Die Erleichterung auf dem Platz vor dem Regierungssitz der Generalitat war deutlich zu spüren. Dort hatten sich seit den ersten Gerüchten über vorgezogene Wahlen Tausende von Studenten und Schüler, die sich im Streik befanden, sowie spontan per sozialer Netzwerke mobilisierter Befürworter der Unabhängigkeit versammelt. Bis zu Puigdemonts Rede waren immer wieder Rufe wie „Verräter zu hören. Nach seiner Ansprache wurden weitere Protestaktionen abgesagt.

Der katalanische Regierungschef war in den letzten Tagen immer stärker unter Druck derer geraten, die eine einseitige Unabhängigkeitserklärung ablehnen. Neben Vertretern der Zivilgesellschaft, Gewerkschaften und Unternehmern, wurden auch immer mehr Stimmen aus den Reihen seiner Demokratisch Europäischen Partei Kataloniens (PDeCat) laut. Die PDeCat stellt innerhalb Puigdemonts Wahlbündnisses für die Unabhängigkeit „Gemeinsam für das Ja“ (JxSí) den moderaten Flügel. Selbst Regierungsmitglieder wollten zum Schluss von einer einseitigen Unabhängigkeitserklärung nicht mehr wissen. Doch die Befürworter der katalanischen Republik haben sich wohl einmal mehr durchgesetzt.

Laut Presseberichte hatte der baskische, nationalistische Ministerpräsident Iñigo Urkullu seinen katalanischen Kollegen zu Wahlen bewegen wollen. Urkullu verhandelte wohl im Hintergrund mit der Regierung in Madrid unter dem konservativen Ministerpräsident Mariano Rajoy. Urkullu wollte erreichen, dass Madrid nach der Ankündigung von Neuwahlen die Zwangsmaßnahmen mit Hilfe des Verfassungsartikels 155 aussetzt.

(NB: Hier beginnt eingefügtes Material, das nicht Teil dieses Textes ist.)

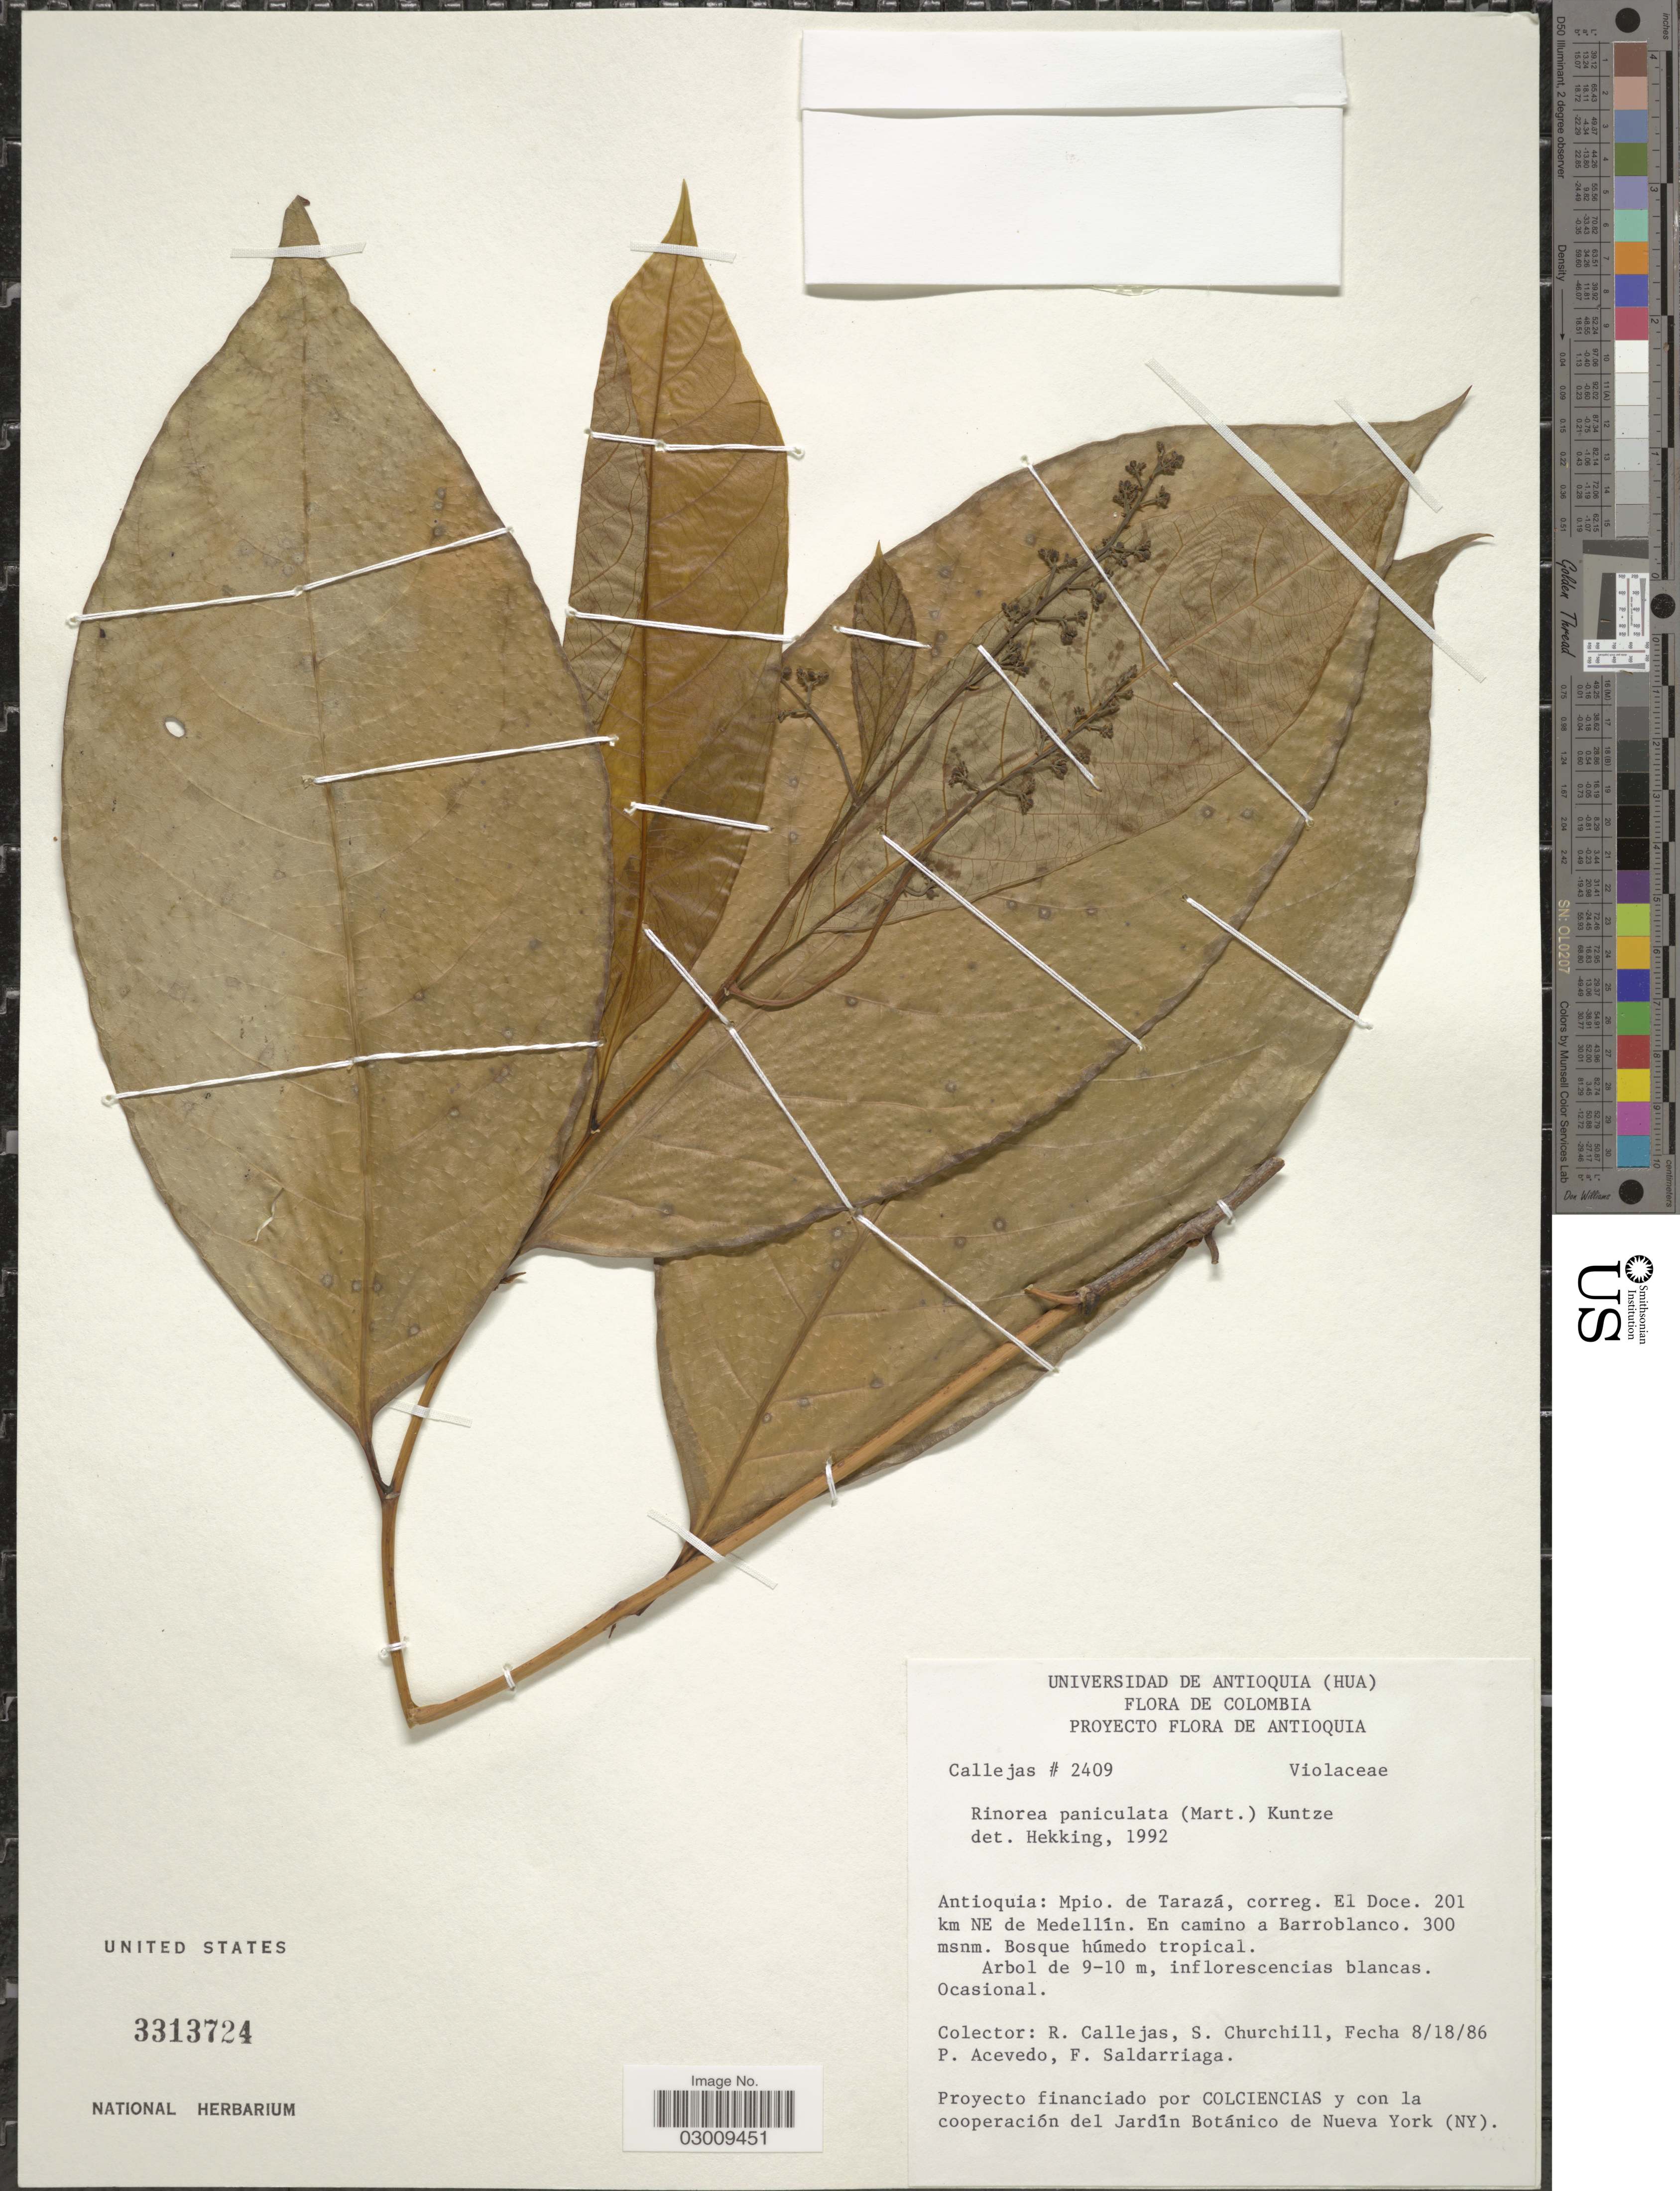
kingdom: Plantae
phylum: Tracheophyta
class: Magnoliopsida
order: Malpighiales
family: Violaceae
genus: Rinorea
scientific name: Rinorea paniculata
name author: (Mart.) Kuntze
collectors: R. Callejas, S. Churchill, P. Acevedo-Rodr. & F. Saldarriaga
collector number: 2409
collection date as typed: Transcribed d/m/y: 18/8/86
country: Colombia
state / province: Antioquia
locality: Antioquia: Mpio. de Tarazá, correg. El Doce. 201 km NE de Medellín. En camino a Barroblanco.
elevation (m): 300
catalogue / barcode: US 3313724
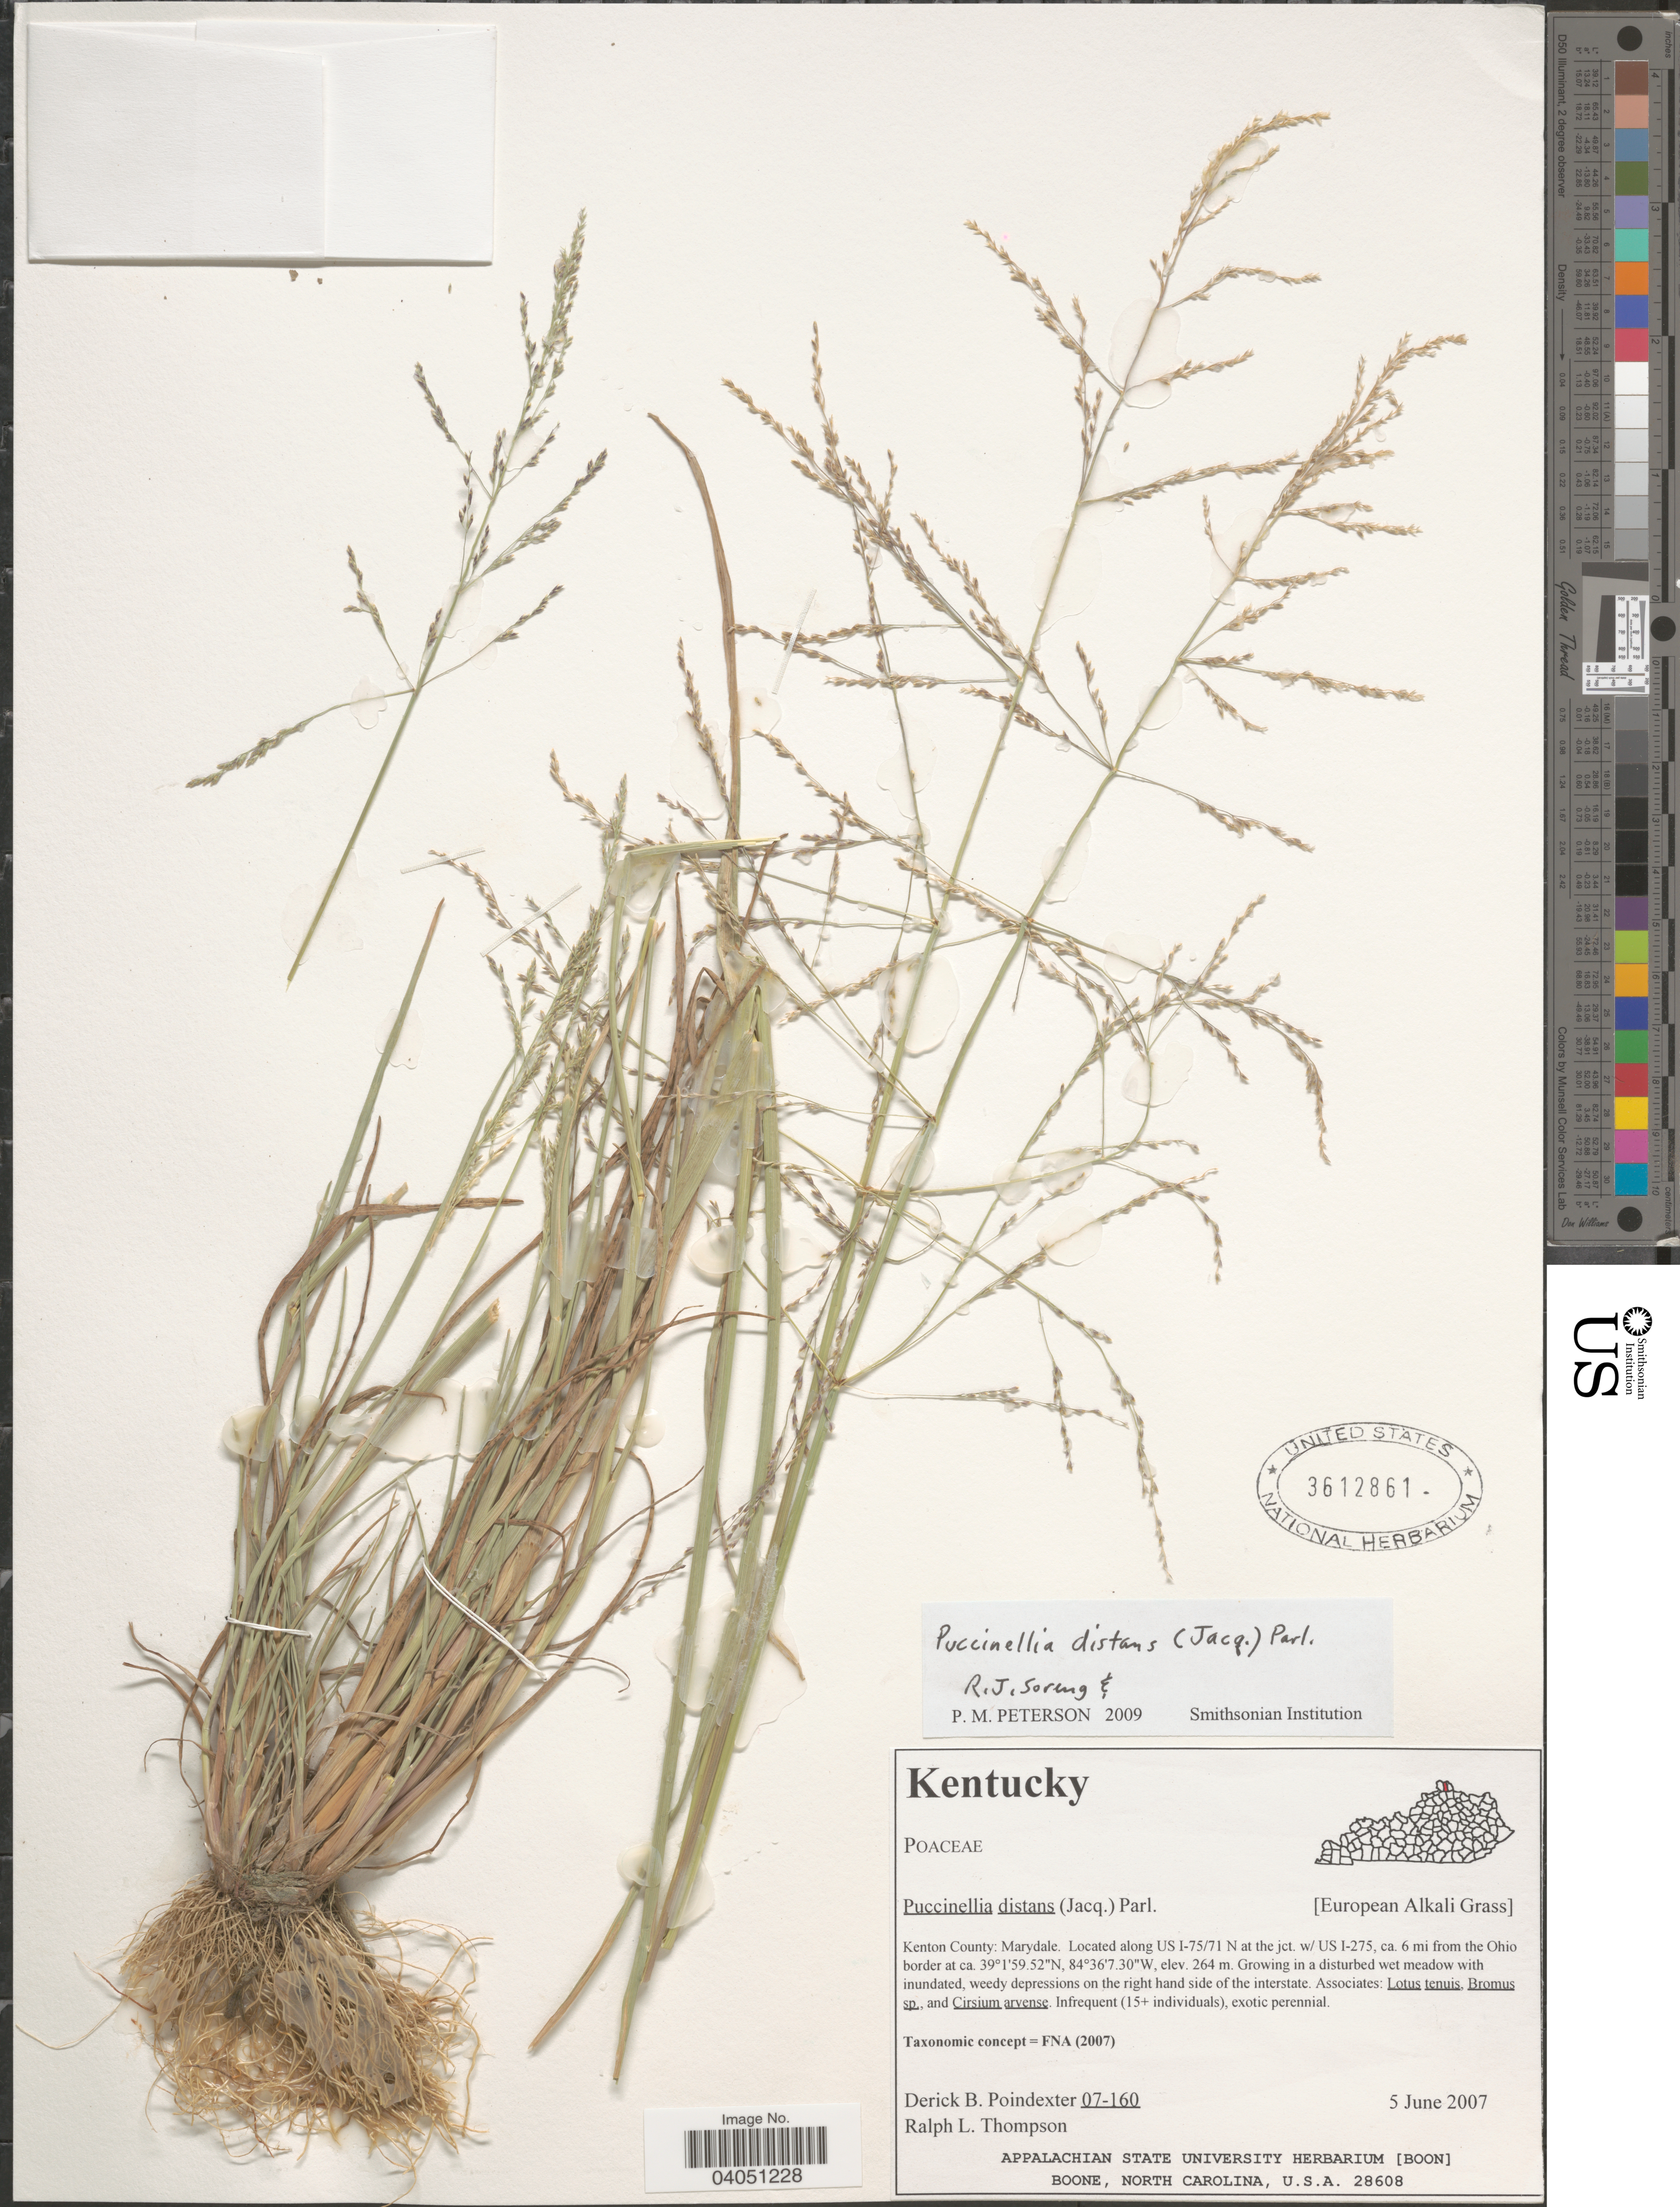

Vergebens: „Wir müssen Katalonien retten, so sehr seine Regierenden uns Ungesetzliches aufzwingen wollen“, sagte die Vize-Ministerpräsidentin Spaniens, Soraya Sáenz de Santamaría nur kurz nach Puigdemonts Auftritt in der zweiten Kammer, dem Senat, der in Madrid über die Anwendung des 155 berät. Sáenz de Santamaría fordert den Senat auf, „für die Demokratie zu arbeiten, damit sich alle Katalanen wieder untereinander wieder zusammenfinden können und anschließend mit allen Spaniern“. Sie forderte den Senat auf, am Freitag für die Aussetzung der Autonomie in Katalonien mit Hilfe des 155 zu stimmen.

Andre Gil, Sprecher der sozialistischen PSOE im Senat, sicherte der Regierung in Madrid volle Unterstützung zu und richtete sich gleichzeitig einmal mehr an Puigdemont. „Wir fordern Sie auf, Wahlen auszurufen, um ein Desaster zu verhindern, von dem sich Katalonien und Spanien lange nicht erholen wird“, sagte Gil. Im Falle von katalanischen Neuwahlen werde sich die PSOE für eine Aussetzung des 155 stark machen, hatten die Sozialisten bereits in den vergangenen Tagen angekündigt.

Rajoy braucht die PSOE nicht. Denn seine PP hat im Senat die absolute Mehrheit. Und die rechtsliberalen Ciudadanos (C‘s) verlangen ebenfalls an einer Intervention in die Geschäfte der katalanischen Autonomie festzuhalten, ganz egal was passiert.